Serdar, Humeyni devrim mücadelesini takip için İran’a gider. İslam devrimi diye tüm Müslümanları heyecanlandıran şeyin aslında ulusçu-mezhepçi otokratik bir devlet oluşunun altını çizer. Arabistan’da uzun süre kalmıştır, ona göre Vahhabilik, İslam’ın bütün ahlaki içeriğinden yoksun bırakılmış ve kısır bir helal-haram listesine indirgenmiş bir totaliterliktir.

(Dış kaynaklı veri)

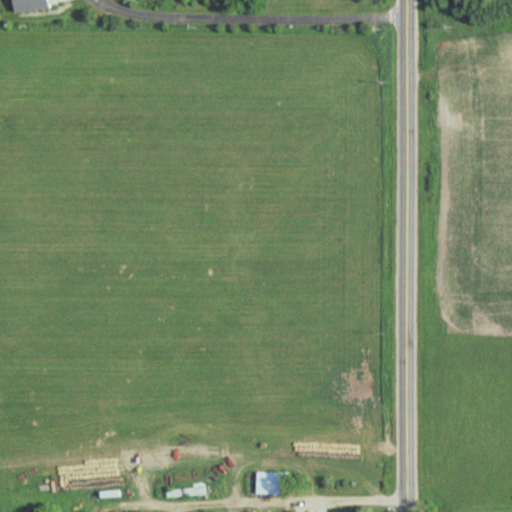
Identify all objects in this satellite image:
building: (33, 4)
road: (256, 16)
road: (408, 255)
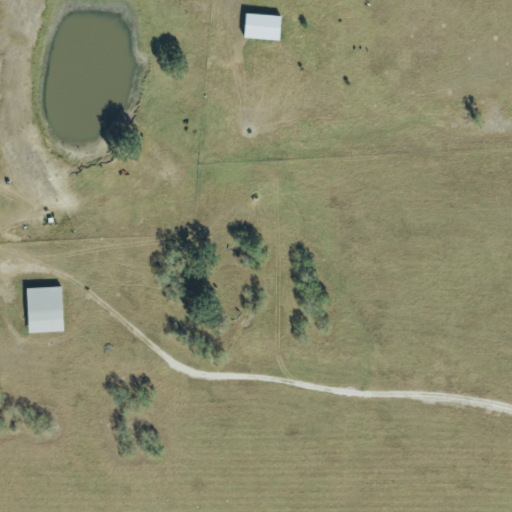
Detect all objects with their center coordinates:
building: (40, 308)
road: (299, 382)
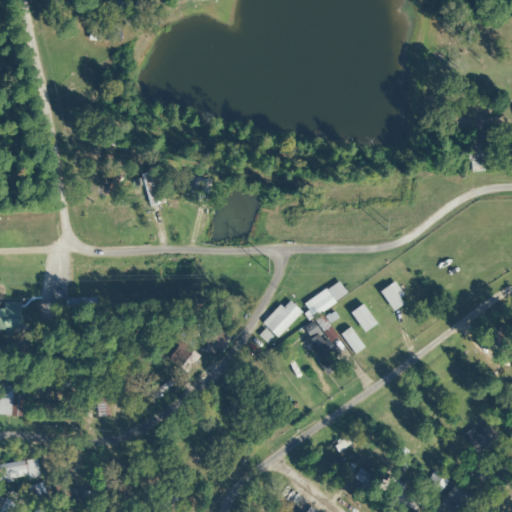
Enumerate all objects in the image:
building: (102, 0)
road: (91, 21)
building: (103, 33)
building: (474, 150)
road: (19, 182)
building: (192, 188)
building: (150, 189)
road: (182, 196)
power tower: (386, 226)
road: (220, 231)
power tower: (261, 264)
building: (389, 298)
building: (322, 299)
building: (78, 303)
road: (510, 310)
building: (46, 315)
building: (9, 318)
building: (361, 318)
building: (277, 321)
building: (213, 336)
building: (349, 341)
building: (319, 349)
building: (182, 358)
road: (385, 370)
building: (5, 401)
building: (101, 405)
building: (237, 408)
road: (181, 417)
building: (475, 439)
road: (233, 464)
building: (18, 470)
road: (316, 479)
building: (434, 482)
building: (165, 496)
building: (394, 496)
building: (454, 497)
building: (38, 510)
building: (305, 510)
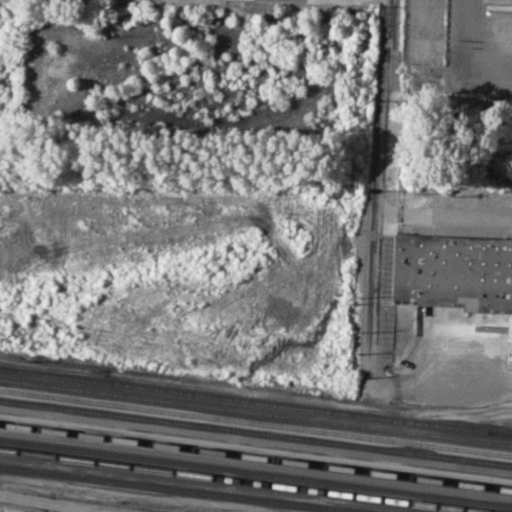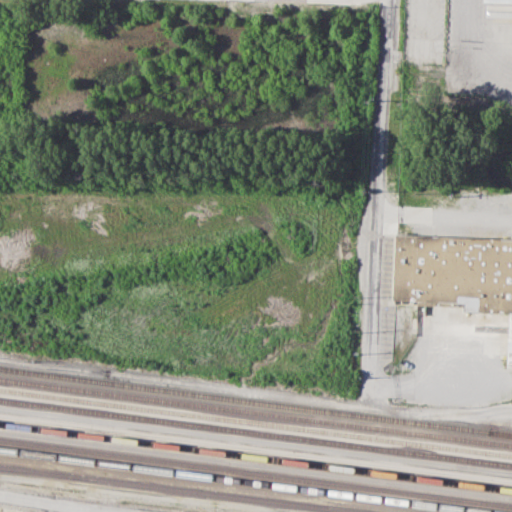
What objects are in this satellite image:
road: (479, 43)
road: (376, 206)
road: (444, 214)
building: (456, 271)
building: (456, 273)
building: (511, 349)
railway: (255, 401)
railway: (255, 413)
road: (449, 413)
railway: (256, 423)
railway: (256, 433)
railway: (503, 433)
railway: (256, 447)
railway: (256, 456)
railway: (256, 472)
railway: (243, 480)
railway: (179, 488)
road: (67, 503)
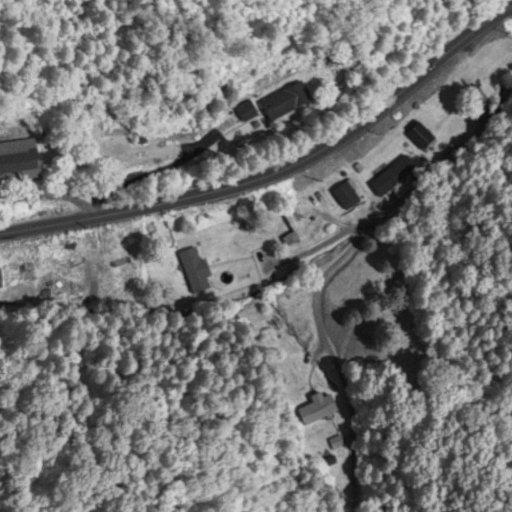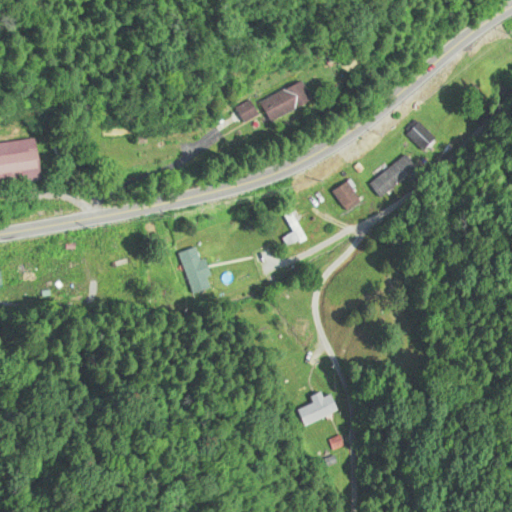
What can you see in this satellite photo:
building: (293, 104)
building: (421, 137)
building: (24, 163)
road: (280, 175)
building: (389, 176)
building: (350, 196)
building: (295, 231)
building: (129, 264)
building: (53, 271)
building: (196, 271)
building: (21, 272)
building: (1, 280)
building: (317, 408)
road: (468, 413)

Irak, Suriye, Suudi Arabistan, Pakistan, Malezya’daki yöneticiler ile yönetilenlerin bambaşka dünyalara sahip olduklarını söyler, iki tarafta da görülen yozlaşmanın sebepleri üzerinde durur. Sonuçta dinin araçsallaştırılarak nasıl menfaate dönüştürüldüğünü vurgular. Bu ülkelerde hiç de İslami olmayan bir yapı oluğunu belirtir.

ŞERİAT
Yazar, ibadetlerin özünün boşaltılmasını, kavramlardaki anlam kaymasını, dinin şekilciliğe indirgenmesini, lafızcılığı en büyük problemlem olarak görür. Gezdiği birçok İslam ülkesinde şeriat talebi hat safhadadır. Hepsi de ülkelerinde şeriatin uygulanmasını istemektedir. Oysa Serdar’a göre, günümüzdeki haliyle şeriatla İslam’ın ruhu birbirinden oldukça farklı iki ayrı husustur. Şeriatin semavi bir yönü yoktur, semavi özelliğe sahip olan tek şey Kur’an’dır. Şeriat insani bir yapıdır, belli bir dönemin (sekizinci yüzyılın) şartları içinde ilahi iradeyi anlama girişimidir. Şeriati kendi çağımızın şartlarına göre anlamamız ve yeniden yapılandırmamız gerekir. (Serdar burada şeriatla, İslam fıkıh birikimini kastediyor olmalı. MD)

*
Z. Serdar’ın Türkiye’ye ait gözlemleri dikkat çekicidir. Osmanlı’dan Jön Türklere, İmam-Hatip Okullarından MSP’ye, seküler uygulamalardan Kemalizme, askeri darbelerden Türk tecrübesine kadar birçok olaya kısaca değinir. Verdiği özet bilgiler ana hatlarıyla başarılı sayılır.

İlk yorum yapan olun

Bir yanıt bırakın

E-posta hesabınız yayımlanmayacak.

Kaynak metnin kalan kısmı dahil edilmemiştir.